Note du rédacteur en chef, 28 octobre 2008: Tony Hillerman, dont les romans policiers portaient principalement sur la région des Navajos dans le sud-ouest américain, est décédé dimanche à l'âge de 83 ans. En 2006, Hillerman a évoqué Albuquerque et ses environs, où il s'était rendu une maison et une inspiration pour 18 romans.
Pourquoi Los Ranchos de Albuquerque est-il mon genre de ville?

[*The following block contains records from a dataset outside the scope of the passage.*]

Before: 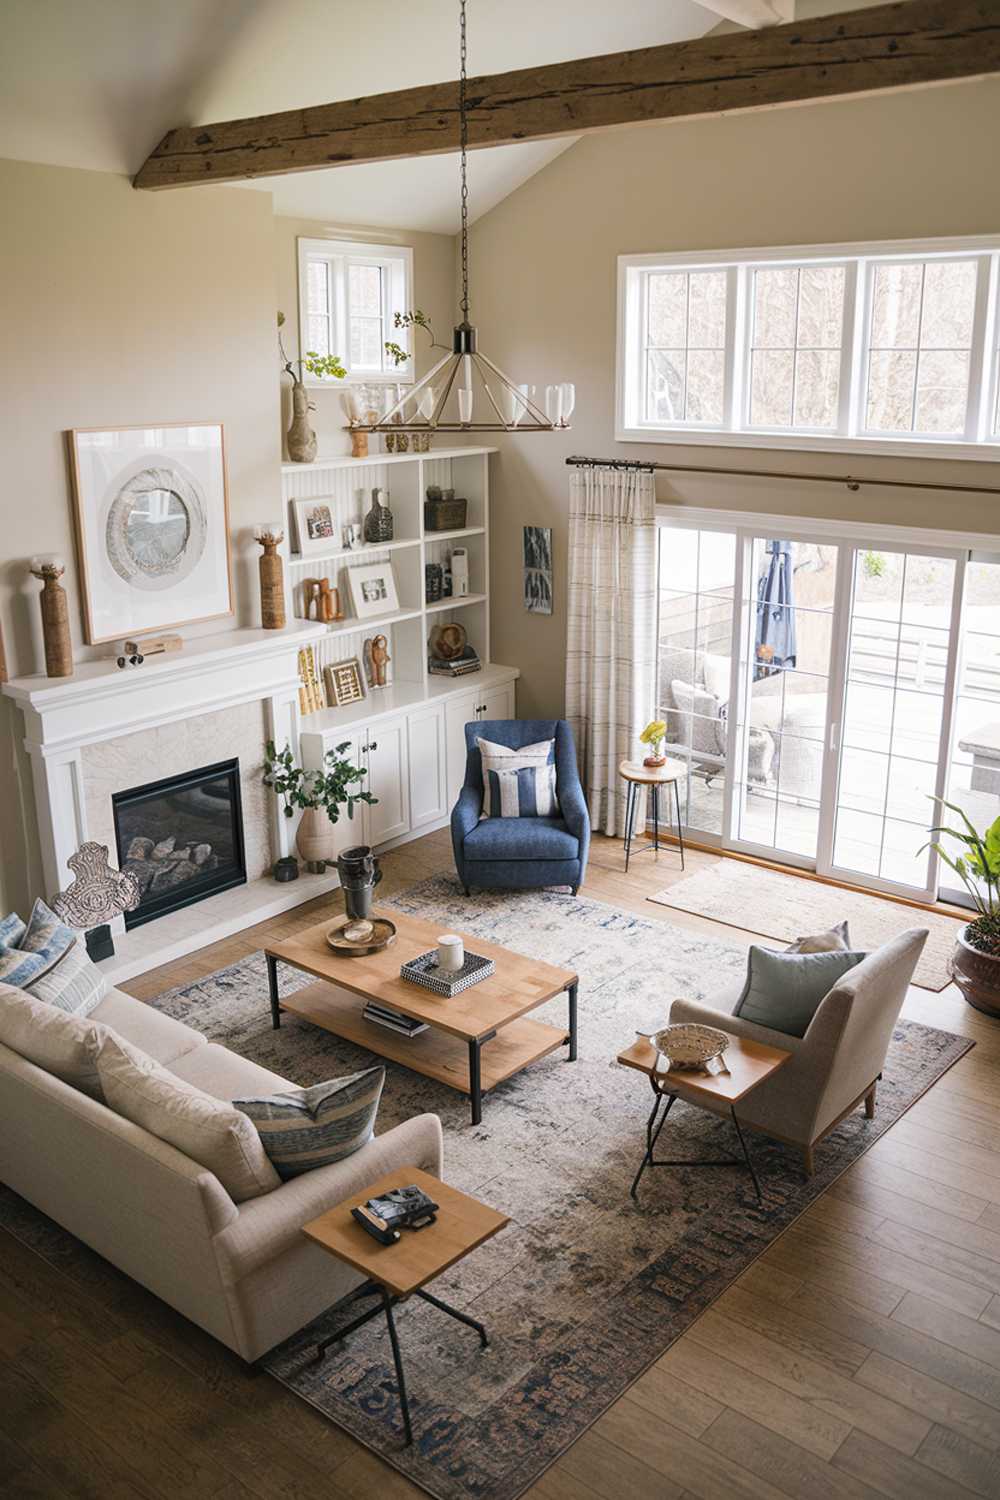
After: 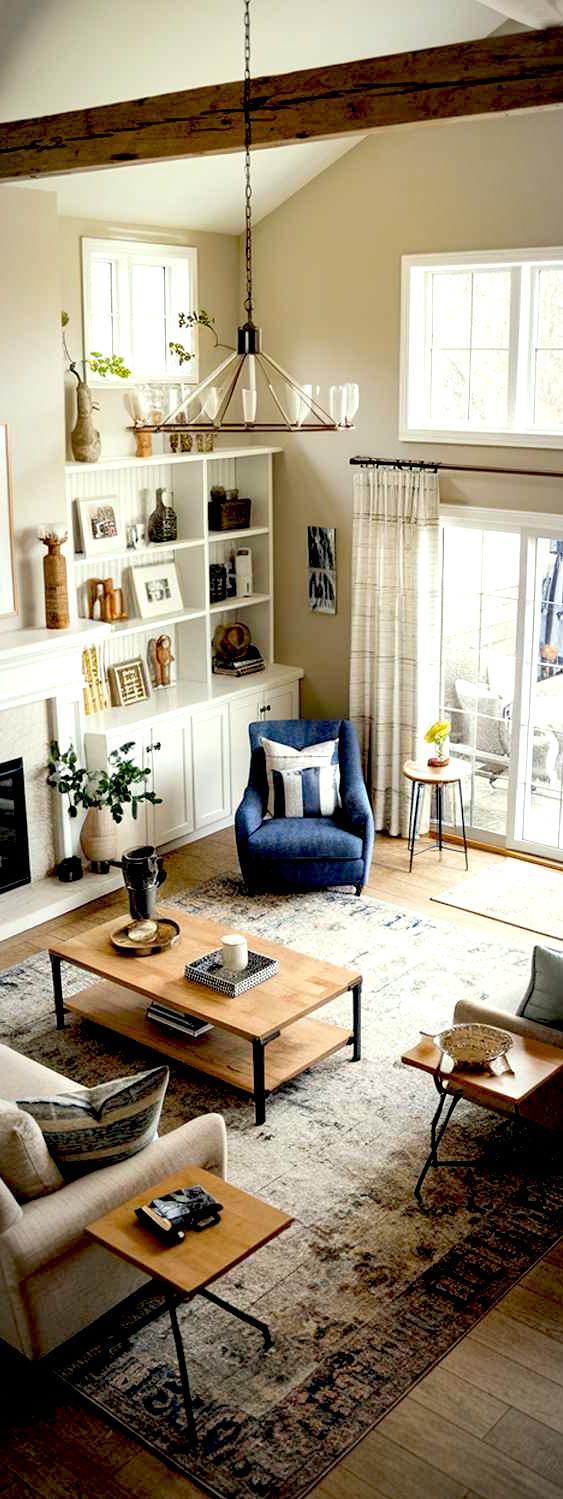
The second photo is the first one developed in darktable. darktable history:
vignetting: fall-off start 81.29%, fall-off radius 61.34%, brightness -0.215, automatic ratio true, width/height ratio 1.422
exposure: black level correction 0.038, exposure 0.5 EV, compensate exposure bias true, compensate highlight preservation false
crop: left 21.693%, right 21.99%, bottom 0.005%
color correction: highlights a* -4.26, highlights b* 6.71
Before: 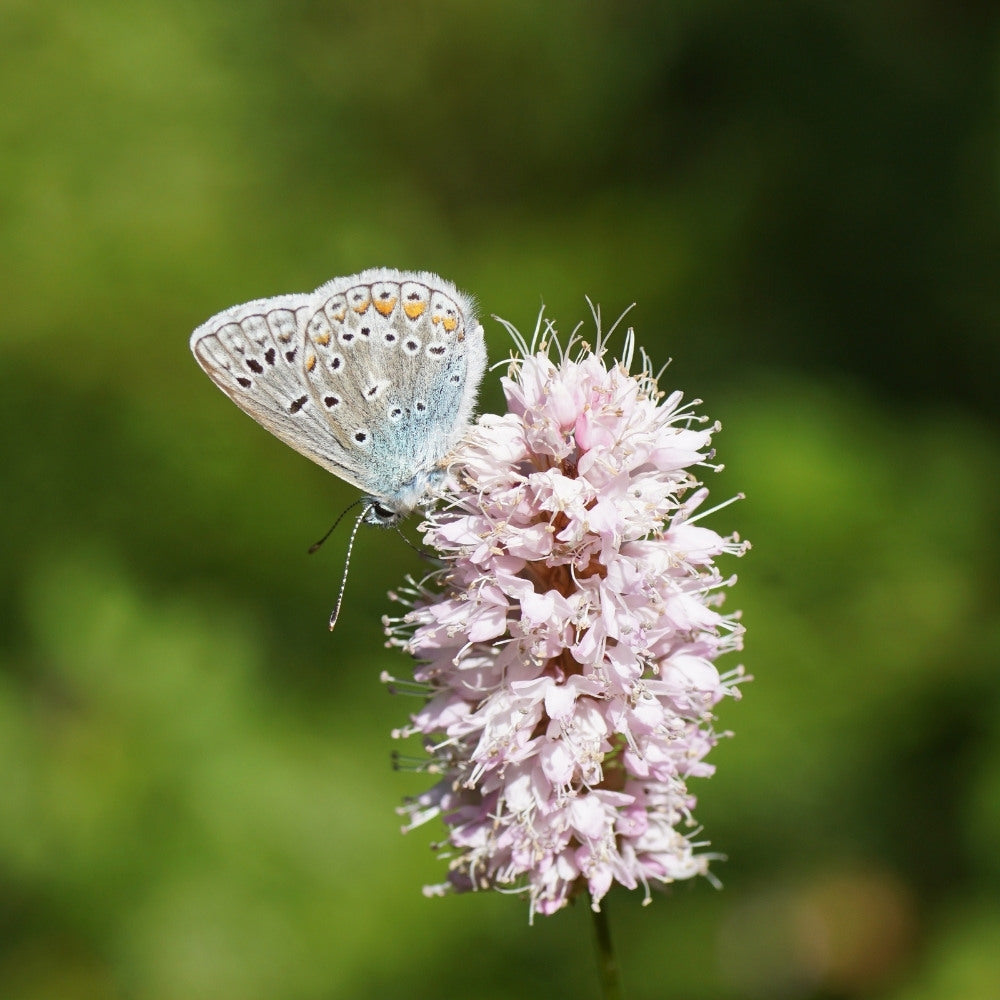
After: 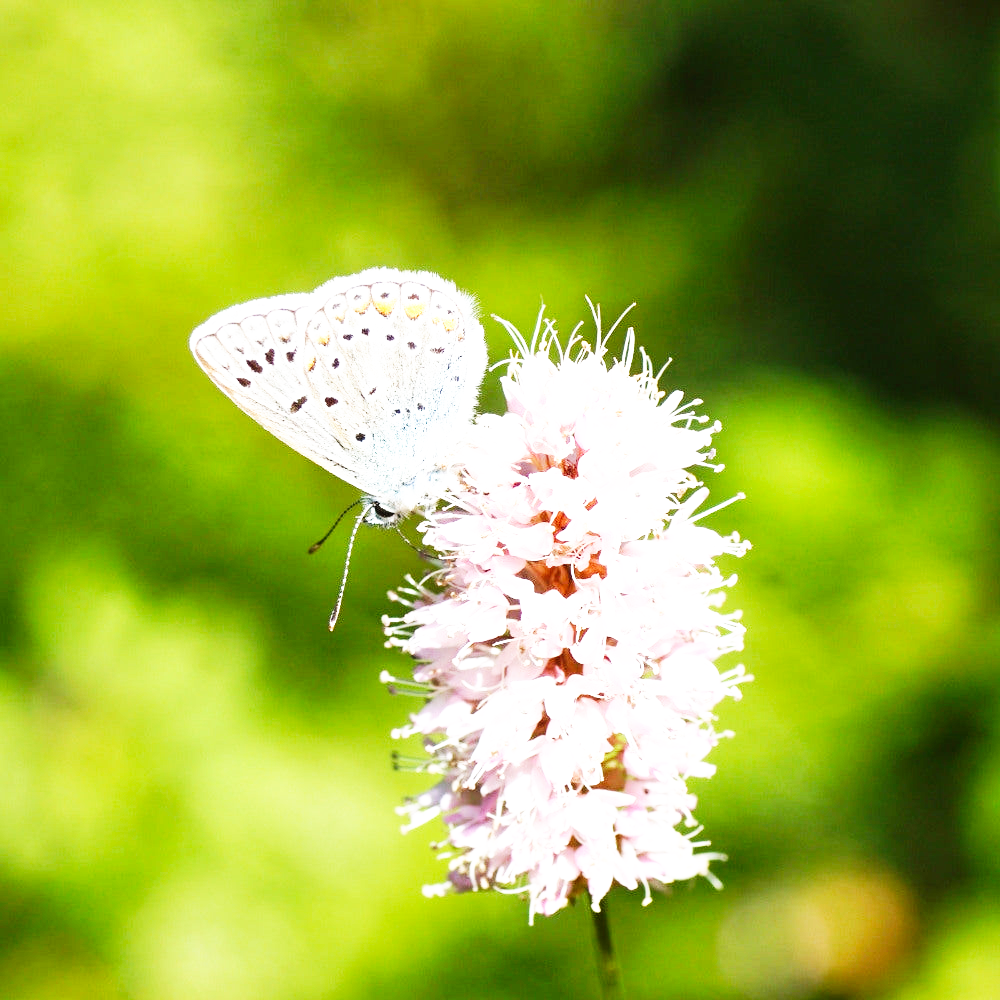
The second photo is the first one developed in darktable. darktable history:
base curve: curves: ch0 [(0, 0) (0.007, 0.004) (0.027, 0.03) (0.046, 0.07) (0.207, 0.54) (0.442, 0.872) (0.673, 0.972) (1, 1)], preserve colors none
exposure: black level correction 0, exposure 0.7 EV, compensate exposure bias true, compensate highlight preservation false
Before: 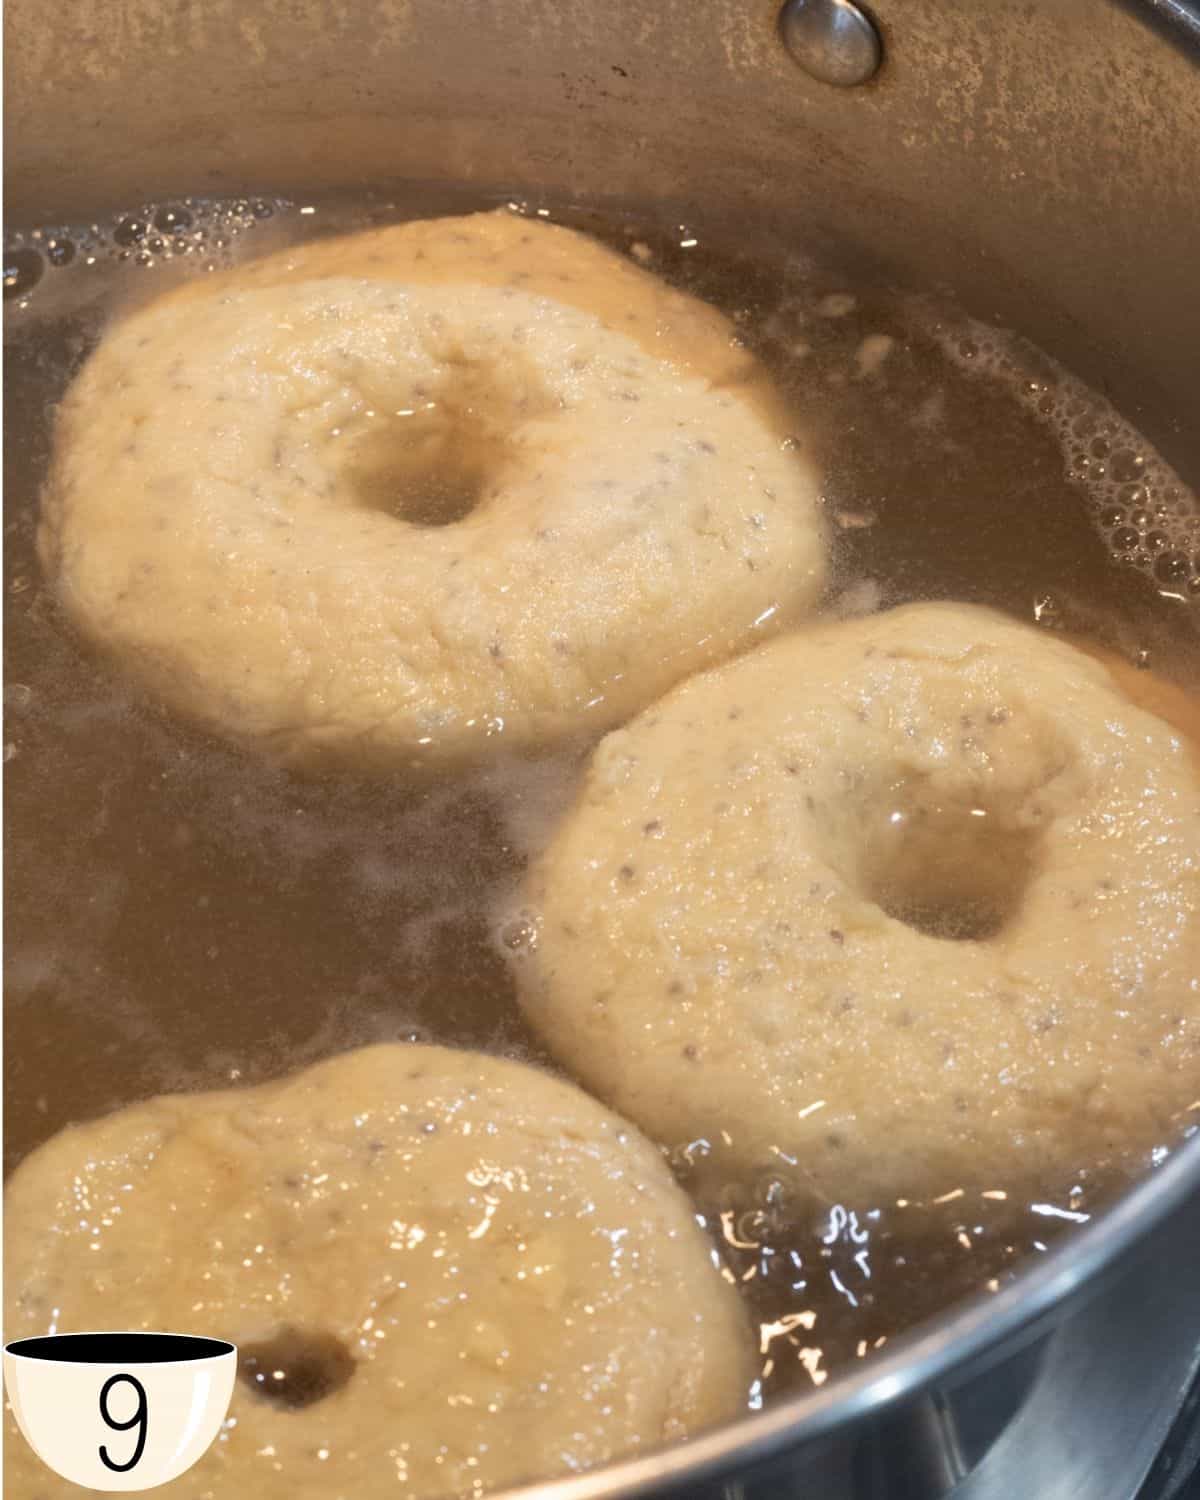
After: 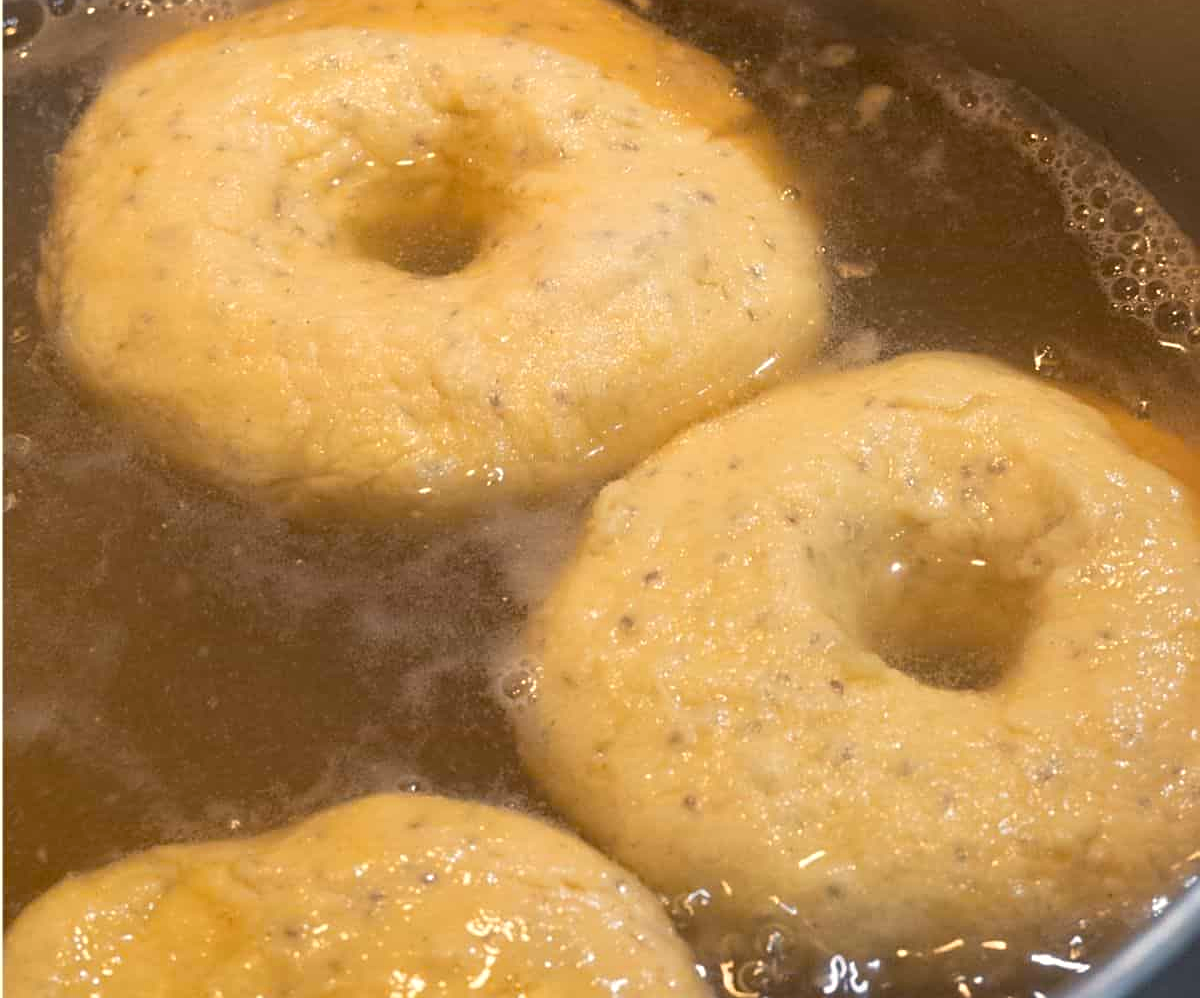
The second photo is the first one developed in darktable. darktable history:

Premièrement, notre climat haut comme un mille, à ciel large, à la nuit fraîche et sec. Deuxièmement, les montagnes dans toutes les directions, rappelant les trembles, les pins et les endroits silencieux. Ensuite, il y a le Rio Grande juste derrière notre quartier, son bosque ou bosquet ombragé, offrant un habitat pour les coyotes, les porcs-épics, les écureuils et des places de stationnement pour les troupeaux variés d'oies, de canards et de grues lors de leurs migrations saisonnières.
Ces atouts sont courants dans l'ouest de la montagne. Nous ne pouvons pas non plus revendiquer un titre exclusif sur le Bosque, car celui-ci borde le fleuve depuis son origine dans les Rocheuses du Colorado jusqu'à son embouchure dans le golfe du Mexique. Il s’agit de la plus longue bande de forêt ininterrompue d’Amérique du Nord et probablement la plus étroite.
Le réseau de fossés d'irrigation, ou acequias, alimentés par le Rio Grande nous laisse croire que nous sommes toujours un village agricole. L’eau coule toujours dans nos champs de foin, nos vergers, nos vignobles et nos jardins. Cependant, nous bénéficions également des avantages urbains offerts par la ville d’Albuquerque, qui nous a engloutis. Je suis un de ces paysans qui ont quitté la ferme mais ne pouvaient pas l'oublier. Pour moi, vivre dans un village agricole avec les plaisirs de la ville est une joie.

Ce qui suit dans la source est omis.